Nos últimos anos, o mundo assistiu a transformações profundas. Estas mudanças redefiniram as necessidades e expectativas das sociedades modernas, exigindo ao poder político novas respostas. Contudo, a maioria dos partidos, na presente campanha eleitoral, revela uma terrível inércia. Predominam, ainda, propostas preguiçosas e superficiais ancoradas em pressupostos de um tempo que já passou, ignorando as dinâmicas e desafios do presente.

Ao nível da saúde, por exemplo, continuamos ideologicamente agarrados à ideia de que há uma superioridade moral num sistema gerido pelo Estado, demonizando os privados. Tal ignora, porém, que a medicina, hoje, é cada vez mais tecnológica e especializada, desafiando a noção tradicional de saúde pública. Os sistemas de saúde estão hoje interligados com prestadores de serviços privados, fornecedores de tecnologia e farmacêuticas que estão a alterar significativamente, uma medicina que tinha o médico no centro, para uma oferta complexa e diversificada. Os novos paradigmas vieram ainda tornar obsoletos os próprios modelos de carreira de médicos e enfermeiros, que cada vez mais valorizam não apenas aspetos como a remuneração e a estabilidade contratual, mas sobretudo a possibilidade de estarem perto de quem domina o conhecimento e a inovação. Os profissionais de saúde querem poder equilibrar prestação de cuidados com investigação e proximidade a quem tem o controle da tecnologia e da farmacologia. Os profissionais querem poder circular entre “público” e “privado”, porque para a larga maioria deles esta dicotomia há muito que não faz sentido, não sendo acompanhados pelo poder político nas suas aspirações.

É, portanto, paradoxal ver que o poder político ainda vende a ilusão da supremacia moral da prestação “pública” gerida pelo Estado, totalmente dependente de prestadores e fornecedores privados, conhecidas, como se sabem, as limitações estruturais que o setor público tem na hora de gerir com eficiência e antecipar necessidades.

A saúde não deixa de ser pública se o Estado se focar apenas naquilo que pode fazer melhor, que é assegurar a equidade no financiamento e as regras de acesso aos cuidados de saúde, tarefa fundamental num país onde, paradoxalmente, a gestão pública tem sido, na prática, fator de ineficiência e de negação de cuidados a muitos portugueses.

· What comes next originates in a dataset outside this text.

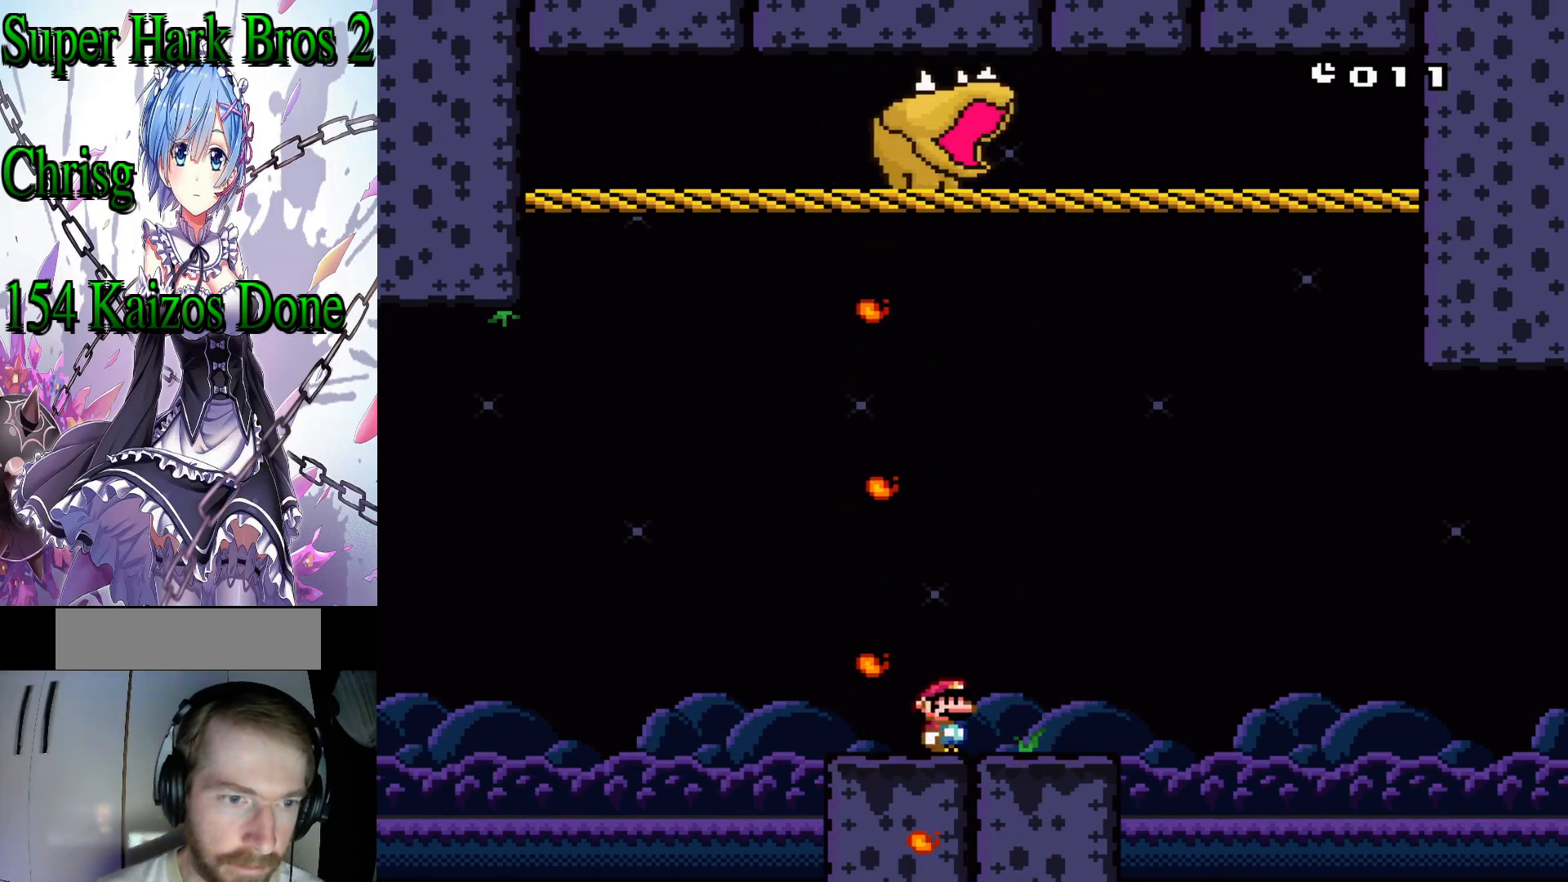
{"buttons": ["Y"], "events": [[167, "DPAD_RIGHT", "up"], [267, "DPAD_LEFT", "down"], [383, "DPAD_LEFT", "up"]]}
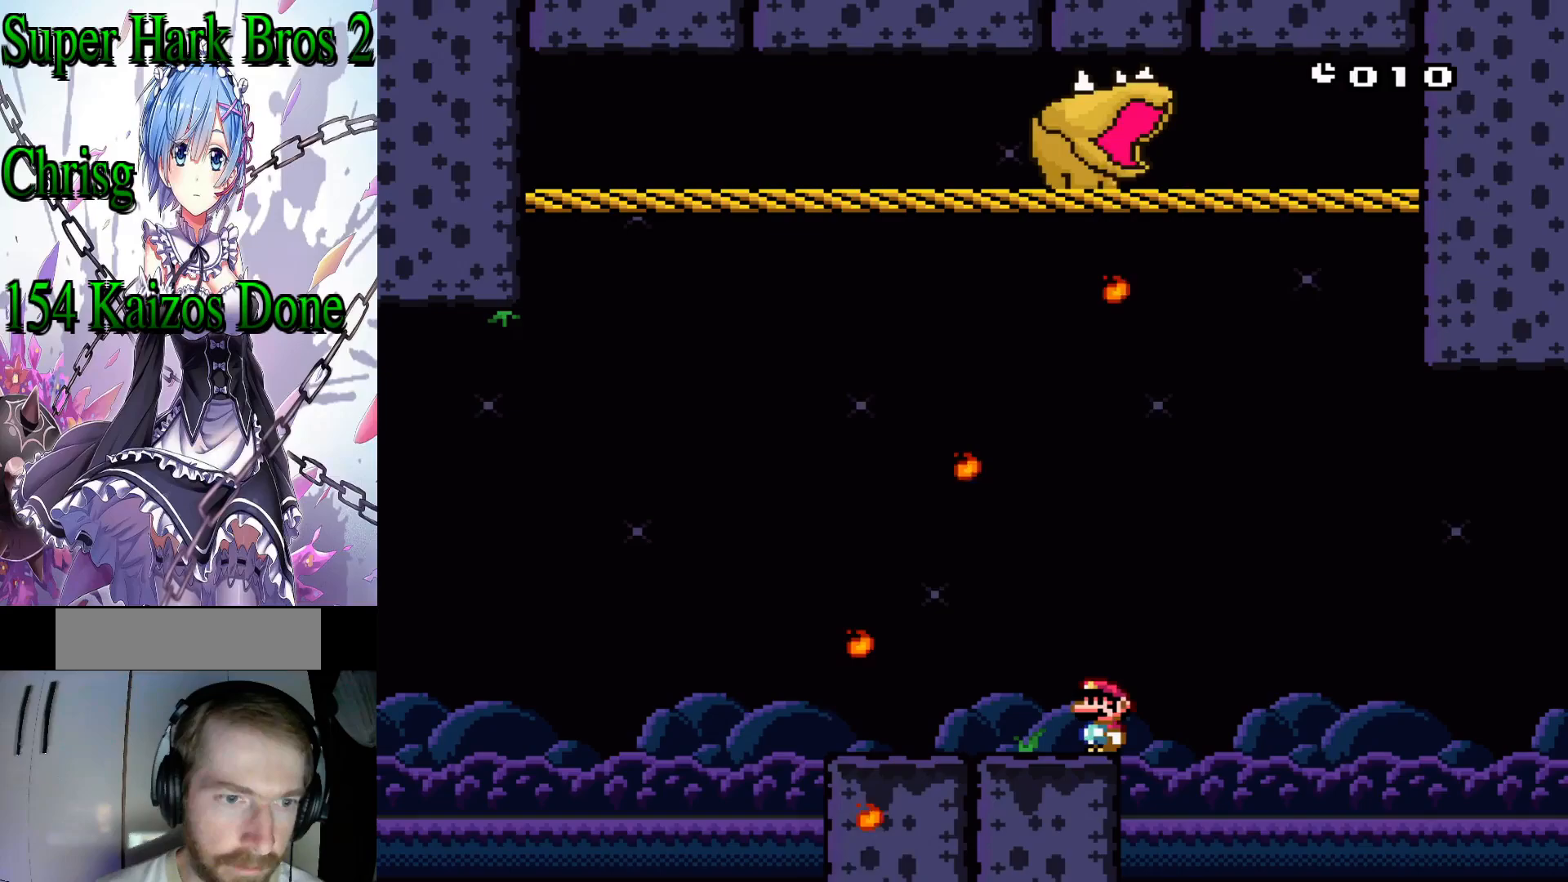
{"buttons": ["Y", "DPAD_LEFT"], "events": [[267, "DPAD_LEFT", "down"]]}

Libertar a gestão da ineficiência pública para quem possa, de facto, organizar a oferta com eficiência, foi algo que, aliás, esteve na agenda dos governos de Guterres, Durão, Santana, Sócrates e Passos, e que nos últimos 8 anos por birra ideológica as governações de António Costa decidiram dar um passo atrás, com os resultados que são por demais visíveis.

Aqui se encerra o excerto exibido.